Je crois digne de remarque que le terme « flatus vocis », « nomina », employé d’abord au moyen âge et qui est devenu depuis la formule du nominalisme, semble par sa nature indiquer qu’à l’origine, il a été inventé par des gens appartenant au type auditif, et je risque sur ce point une hypothèse. Le type visuel typographique n’existait pas (l’imprimerie n’étant pas inventée) : il est vrai qu’il pouvait avoir un succédané dans le type visuel graphique. Mais si l’on remarque qu’au moyen âge l’enseignement était surtout oral, qu’on s’instruisait plutôt en écoutant qu’en lisant, que les joutes oratoires et les argumentations étaient quotidiennes et interminables, on ne peut nier que les conditions aient été très favorables pour développer le type auditif.

Je n’ai pas besoin de dire que les trois types décrits ne se rencontrent que par exception, sous la forme pure et complète. Dans la règle, ce qui prédomine, c’est un type mixte : image concrète pour quelques mots et vision typographique ou image auditive pour les autres. En résumé, tous les cas me paraissent se réduire à ce qui suit : 1o le mot entendu ; en sus rien (nous aurons à examiner plus tard ce « rien » ) ; 2o la vision typographique seule ; 3o accompagnée d’une image concrète ; 4o le mot entendu toujours accompagné d’une image concrète.

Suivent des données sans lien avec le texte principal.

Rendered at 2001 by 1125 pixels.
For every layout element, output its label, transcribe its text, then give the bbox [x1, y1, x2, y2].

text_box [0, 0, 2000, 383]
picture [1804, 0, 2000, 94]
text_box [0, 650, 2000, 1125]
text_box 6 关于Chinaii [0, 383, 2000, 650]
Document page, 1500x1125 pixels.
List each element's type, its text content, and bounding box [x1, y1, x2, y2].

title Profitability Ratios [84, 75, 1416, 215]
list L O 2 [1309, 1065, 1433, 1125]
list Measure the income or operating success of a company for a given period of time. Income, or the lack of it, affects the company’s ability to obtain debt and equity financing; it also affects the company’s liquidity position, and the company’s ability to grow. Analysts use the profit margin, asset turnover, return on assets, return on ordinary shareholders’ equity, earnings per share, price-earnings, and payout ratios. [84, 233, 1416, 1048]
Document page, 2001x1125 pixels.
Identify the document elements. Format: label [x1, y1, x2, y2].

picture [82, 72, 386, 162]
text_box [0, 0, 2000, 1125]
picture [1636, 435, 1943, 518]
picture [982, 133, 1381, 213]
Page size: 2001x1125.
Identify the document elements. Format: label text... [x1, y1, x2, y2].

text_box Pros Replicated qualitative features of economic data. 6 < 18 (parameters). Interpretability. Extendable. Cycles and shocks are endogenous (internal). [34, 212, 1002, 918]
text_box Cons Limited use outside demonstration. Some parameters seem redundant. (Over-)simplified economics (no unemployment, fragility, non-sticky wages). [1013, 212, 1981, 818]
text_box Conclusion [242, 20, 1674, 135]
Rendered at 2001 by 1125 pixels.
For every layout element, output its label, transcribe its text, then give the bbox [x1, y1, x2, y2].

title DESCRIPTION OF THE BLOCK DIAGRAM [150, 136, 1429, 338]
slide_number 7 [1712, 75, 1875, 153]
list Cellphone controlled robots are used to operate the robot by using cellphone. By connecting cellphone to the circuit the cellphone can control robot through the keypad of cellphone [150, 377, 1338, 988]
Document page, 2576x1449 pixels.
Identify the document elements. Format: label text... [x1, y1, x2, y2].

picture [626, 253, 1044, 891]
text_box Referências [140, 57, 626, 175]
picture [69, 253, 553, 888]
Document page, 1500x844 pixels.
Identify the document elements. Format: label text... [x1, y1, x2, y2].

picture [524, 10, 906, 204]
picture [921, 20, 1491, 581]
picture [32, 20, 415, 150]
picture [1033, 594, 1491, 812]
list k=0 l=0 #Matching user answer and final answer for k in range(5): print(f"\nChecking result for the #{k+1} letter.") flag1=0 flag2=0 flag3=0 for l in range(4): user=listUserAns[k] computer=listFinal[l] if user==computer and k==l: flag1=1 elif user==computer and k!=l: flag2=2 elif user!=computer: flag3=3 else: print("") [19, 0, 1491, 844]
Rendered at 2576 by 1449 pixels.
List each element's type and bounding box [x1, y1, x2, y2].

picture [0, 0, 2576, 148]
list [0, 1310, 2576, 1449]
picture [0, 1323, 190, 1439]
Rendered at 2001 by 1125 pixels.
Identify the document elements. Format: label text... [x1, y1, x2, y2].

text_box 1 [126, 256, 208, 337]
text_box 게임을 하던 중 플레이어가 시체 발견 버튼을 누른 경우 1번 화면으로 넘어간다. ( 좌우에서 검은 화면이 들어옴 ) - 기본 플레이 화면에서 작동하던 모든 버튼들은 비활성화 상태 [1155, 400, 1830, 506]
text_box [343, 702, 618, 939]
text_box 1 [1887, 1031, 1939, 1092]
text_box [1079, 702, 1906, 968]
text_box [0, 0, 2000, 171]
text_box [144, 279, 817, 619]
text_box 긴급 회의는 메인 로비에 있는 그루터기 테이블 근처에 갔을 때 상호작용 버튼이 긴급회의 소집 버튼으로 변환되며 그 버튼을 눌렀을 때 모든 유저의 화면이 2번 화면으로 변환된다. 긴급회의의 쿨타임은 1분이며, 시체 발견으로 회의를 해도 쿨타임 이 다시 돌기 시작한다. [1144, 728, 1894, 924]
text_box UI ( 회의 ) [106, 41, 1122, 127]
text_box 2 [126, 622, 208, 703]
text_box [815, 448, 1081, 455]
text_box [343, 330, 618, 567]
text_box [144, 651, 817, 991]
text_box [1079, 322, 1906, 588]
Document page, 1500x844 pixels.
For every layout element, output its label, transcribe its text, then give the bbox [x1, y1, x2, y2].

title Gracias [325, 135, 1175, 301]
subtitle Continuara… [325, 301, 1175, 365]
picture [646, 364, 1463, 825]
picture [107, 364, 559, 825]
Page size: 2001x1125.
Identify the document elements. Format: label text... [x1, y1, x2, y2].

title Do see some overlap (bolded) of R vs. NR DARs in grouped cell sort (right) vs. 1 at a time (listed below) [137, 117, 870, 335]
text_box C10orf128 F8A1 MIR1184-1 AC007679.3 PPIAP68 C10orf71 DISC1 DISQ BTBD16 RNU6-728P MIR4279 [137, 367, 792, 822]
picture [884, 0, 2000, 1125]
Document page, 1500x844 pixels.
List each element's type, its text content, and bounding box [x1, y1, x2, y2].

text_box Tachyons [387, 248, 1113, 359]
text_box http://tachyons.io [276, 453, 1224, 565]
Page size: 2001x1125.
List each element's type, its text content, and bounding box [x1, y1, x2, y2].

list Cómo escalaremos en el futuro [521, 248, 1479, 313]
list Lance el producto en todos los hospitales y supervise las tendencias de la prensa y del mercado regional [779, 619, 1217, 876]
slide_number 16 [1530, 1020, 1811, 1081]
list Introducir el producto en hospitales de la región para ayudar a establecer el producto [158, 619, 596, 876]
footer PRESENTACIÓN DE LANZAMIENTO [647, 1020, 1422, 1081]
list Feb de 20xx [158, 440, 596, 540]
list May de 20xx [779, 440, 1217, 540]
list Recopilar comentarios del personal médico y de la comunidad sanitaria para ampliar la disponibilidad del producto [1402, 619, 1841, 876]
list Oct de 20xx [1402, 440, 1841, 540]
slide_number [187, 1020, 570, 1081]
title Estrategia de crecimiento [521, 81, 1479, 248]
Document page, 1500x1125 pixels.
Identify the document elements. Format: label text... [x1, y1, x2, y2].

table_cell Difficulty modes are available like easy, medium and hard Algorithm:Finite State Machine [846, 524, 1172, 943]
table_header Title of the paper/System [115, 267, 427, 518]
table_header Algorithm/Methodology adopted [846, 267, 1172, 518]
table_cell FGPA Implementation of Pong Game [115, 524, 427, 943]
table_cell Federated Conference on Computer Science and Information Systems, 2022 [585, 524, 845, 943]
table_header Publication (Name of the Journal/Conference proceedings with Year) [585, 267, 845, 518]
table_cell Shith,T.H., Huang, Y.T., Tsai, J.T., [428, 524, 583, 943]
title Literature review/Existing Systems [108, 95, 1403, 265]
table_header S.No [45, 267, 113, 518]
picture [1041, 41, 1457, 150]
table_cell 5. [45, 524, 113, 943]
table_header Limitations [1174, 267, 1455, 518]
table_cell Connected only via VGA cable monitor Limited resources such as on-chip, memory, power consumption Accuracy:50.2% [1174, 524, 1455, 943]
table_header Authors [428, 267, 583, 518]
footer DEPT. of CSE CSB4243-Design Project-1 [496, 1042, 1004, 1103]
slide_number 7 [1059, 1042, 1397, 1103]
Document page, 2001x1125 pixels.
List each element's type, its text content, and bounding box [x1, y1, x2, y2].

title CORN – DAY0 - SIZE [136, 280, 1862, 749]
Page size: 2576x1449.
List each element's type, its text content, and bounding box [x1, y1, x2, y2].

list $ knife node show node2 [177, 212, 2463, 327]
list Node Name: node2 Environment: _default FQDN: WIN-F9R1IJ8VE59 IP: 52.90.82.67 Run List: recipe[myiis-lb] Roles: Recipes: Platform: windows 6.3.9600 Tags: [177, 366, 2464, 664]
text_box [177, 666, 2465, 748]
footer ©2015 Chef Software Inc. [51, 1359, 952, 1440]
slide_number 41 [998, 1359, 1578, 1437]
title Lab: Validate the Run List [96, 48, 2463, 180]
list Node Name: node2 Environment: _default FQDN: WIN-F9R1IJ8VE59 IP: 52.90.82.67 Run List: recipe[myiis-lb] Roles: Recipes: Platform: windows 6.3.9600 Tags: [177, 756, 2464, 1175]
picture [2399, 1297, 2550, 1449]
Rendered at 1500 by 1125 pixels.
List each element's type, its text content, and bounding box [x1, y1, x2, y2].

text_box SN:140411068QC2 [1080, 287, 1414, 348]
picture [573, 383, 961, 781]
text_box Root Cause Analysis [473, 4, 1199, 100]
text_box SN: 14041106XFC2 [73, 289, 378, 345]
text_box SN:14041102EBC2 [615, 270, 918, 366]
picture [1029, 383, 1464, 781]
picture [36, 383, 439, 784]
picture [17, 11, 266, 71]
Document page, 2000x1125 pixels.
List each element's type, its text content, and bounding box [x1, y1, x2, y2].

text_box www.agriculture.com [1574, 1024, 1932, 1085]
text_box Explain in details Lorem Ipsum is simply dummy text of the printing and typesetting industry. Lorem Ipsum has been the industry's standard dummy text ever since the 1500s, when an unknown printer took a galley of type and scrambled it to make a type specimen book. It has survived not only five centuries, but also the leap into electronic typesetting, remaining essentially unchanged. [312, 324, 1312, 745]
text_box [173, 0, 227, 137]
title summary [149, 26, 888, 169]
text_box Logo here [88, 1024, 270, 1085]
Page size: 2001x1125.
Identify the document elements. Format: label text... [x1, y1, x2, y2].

IV. — Avant de commencer cette enquête, j’avais fort hésité sur un point : en questionnant, fallait-il employer des mots généraux ou des propositions générales ? J’avais opté pour les mots, parce que étant courts, simples, isolés, présentés à l’état de nudité, ils avaient l’avantage d’être saisis du premier coup et surtout de n’indiquer au sujet interrogé aucune direction à suivre.